Morris, who uses a guide dog to help him navigate, asked Bishop what street he was on; Bishop told him he was on a sidewalk and the two began chatting.

As it turns out, Morris had been developing classical world maps accessible to blind people at UNC-Chapel Hill's Ancient World Mapping Center. He had been working with a technology that allows raised bumps to be printed on paper, which means Braille symbols, for instance, could be printed on a map, along with some simple features like coastlines, rivers and cities.

But such a map doesn't offer as much information as a similarly sized traditional map, because Braille letters take up more space, and it shares the same ultimate page-size limitation of any printed map.

Bishop said he could do better. Last spring, he presented the problem as a choice for a required class project in his software engineering class.

Of the projects the student teams could choose from, "This one actually seemed somewhat interesting and useful," said Chad Haynes, a student on the project who has since graduated. "It was definitely something that hadn't been done before."

The team chose Python as their programming language because they could write cleaner, faster code more easily in it. But Haynes was the only one in the group who had coded in that language before, so the other four students had to learn Python as well as solve the various technical and interface problems.

The students -- Haynes, plus Thomas Logan, Shawn Hunter, Elan Dassani and Anthony Perkins -- were so excited about the project that toward the end of the class they asked Bishop if they could continue to work on it during the summer. Bishop made some phone calls and got funding from Microsoft to pay the students while they added improvements and refinements this summer.

Having Morris available to discuss solutions and test ideas was invaluable to the group. An early prototype used a stylus and touch screen, but Morris found holding the pen up to the screen tiring. A trackball turned out to be simpler and cheaper.

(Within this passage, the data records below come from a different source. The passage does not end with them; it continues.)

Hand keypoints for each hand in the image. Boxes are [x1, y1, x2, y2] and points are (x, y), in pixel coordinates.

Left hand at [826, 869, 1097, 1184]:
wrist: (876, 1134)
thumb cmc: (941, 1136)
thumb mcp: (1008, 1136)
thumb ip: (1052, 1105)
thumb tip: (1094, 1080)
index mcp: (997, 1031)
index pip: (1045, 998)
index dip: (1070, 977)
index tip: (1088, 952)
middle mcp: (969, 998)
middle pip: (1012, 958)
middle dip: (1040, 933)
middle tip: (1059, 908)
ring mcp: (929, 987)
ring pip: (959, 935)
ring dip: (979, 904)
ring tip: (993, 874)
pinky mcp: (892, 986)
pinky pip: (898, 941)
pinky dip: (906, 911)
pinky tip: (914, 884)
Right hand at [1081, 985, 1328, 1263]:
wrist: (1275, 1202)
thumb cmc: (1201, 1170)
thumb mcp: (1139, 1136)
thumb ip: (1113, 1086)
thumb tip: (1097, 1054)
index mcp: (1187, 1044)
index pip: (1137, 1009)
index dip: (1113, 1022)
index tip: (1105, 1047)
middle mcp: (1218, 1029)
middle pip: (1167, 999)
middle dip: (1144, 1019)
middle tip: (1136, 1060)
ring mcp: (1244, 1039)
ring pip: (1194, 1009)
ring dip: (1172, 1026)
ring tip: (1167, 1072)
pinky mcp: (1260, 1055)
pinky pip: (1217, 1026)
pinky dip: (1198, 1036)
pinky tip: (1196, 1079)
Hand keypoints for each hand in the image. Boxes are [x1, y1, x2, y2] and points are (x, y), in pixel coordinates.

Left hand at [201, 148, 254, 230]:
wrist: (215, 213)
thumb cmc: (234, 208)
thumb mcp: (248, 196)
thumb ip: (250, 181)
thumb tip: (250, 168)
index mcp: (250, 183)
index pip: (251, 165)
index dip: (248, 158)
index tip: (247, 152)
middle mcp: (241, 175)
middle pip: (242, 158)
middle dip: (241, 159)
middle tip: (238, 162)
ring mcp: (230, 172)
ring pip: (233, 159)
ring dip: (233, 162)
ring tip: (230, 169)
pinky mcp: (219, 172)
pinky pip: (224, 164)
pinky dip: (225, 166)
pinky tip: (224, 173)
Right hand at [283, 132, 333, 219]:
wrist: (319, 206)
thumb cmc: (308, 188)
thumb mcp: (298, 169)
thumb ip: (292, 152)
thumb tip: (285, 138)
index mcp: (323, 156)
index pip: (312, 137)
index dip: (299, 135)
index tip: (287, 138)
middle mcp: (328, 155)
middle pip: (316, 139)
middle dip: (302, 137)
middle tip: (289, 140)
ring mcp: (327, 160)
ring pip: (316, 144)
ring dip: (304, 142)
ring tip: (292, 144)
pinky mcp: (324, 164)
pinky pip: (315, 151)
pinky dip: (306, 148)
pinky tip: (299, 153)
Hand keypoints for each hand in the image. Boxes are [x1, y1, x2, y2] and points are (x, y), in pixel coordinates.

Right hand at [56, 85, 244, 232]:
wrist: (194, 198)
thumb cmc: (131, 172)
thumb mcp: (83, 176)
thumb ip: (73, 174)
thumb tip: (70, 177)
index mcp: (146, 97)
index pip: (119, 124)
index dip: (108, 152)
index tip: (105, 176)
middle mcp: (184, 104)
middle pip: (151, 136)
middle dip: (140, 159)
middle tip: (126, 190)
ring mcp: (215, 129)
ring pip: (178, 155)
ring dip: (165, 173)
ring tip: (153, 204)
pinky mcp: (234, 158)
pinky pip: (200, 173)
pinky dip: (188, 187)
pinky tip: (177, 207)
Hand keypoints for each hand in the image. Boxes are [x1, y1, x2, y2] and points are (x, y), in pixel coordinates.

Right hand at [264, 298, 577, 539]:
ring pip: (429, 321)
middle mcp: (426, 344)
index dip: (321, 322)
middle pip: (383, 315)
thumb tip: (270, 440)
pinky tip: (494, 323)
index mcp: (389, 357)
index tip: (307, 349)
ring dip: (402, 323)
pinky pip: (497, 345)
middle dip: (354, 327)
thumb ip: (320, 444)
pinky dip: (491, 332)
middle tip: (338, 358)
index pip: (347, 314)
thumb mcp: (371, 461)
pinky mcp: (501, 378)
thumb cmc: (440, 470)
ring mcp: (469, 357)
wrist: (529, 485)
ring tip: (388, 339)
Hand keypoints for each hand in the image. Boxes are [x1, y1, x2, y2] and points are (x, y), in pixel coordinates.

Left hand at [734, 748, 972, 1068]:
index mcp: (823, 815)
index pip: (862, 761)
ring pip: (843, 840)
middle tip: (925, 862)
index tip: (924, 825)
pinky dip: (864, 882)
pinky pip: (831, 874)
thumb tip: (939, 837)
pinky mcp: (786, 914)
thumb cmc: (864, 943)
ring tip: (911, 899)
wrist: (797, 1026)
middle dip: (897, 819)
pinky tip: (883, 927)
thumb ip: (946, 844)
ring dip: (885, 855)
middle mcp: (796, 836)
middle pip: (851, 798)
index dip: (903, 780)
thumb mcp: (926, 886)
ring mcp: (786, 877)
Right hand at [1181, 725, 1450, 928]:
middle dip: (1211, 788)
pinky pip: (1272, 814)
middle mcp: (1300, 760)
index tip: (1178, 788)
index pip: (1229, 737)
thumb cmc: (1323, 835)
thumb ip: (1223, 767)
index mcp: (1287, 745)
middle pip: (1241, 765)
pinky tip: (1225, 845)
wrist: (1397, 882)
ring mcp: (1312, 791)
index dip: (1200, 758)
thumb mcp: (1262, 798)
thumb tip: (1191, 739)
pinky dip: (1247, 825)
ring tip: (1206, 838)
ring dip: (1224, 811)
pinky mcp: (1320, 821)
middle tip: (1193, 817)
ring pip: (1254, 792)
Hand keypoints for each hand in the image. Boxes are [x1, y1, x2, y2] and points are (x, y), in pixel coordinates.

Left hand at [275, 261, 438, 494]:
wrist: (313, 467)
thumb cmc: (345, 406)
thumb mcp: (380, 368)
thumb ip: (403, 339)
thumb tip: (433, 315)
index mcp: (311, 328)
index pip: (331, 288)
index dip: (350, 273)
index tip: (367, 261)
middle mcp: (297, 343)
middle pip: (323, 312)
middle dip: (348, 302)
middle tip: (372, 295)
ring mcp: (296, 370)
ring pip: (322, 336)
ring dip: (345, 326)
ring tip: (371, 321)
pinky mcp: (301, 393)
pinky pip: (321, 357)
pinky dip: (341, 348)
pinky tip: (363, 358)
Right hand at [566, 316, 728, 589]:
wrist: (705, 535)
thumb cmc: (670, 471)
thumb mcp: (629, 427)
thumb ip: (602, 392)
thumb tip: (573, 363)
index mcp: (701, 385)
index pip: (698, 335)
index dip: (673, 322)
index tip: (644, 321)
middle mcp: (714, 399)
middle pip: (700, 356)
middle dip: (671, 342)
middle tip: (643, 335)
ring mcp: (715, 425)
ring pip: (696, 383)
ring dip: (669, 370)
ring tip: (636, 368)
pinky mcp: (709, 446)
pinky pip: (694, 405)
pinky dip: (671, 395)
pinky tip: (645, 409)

A new group of students, under Bishop's supervision, is working to add tactile feedback, using vibrating and force-feedback mice and trackballs.

Bishop envisions the software as an open-source project, and executable code and an installer can be downloaded from the project site.

Even while the software was in a fairly primitive stage last spring, Morris used it to help write a paper. "Without that map I don't think I would have been able to do any of the things I did," he said. "I drool over the possibilities of what we could have done with what we have now."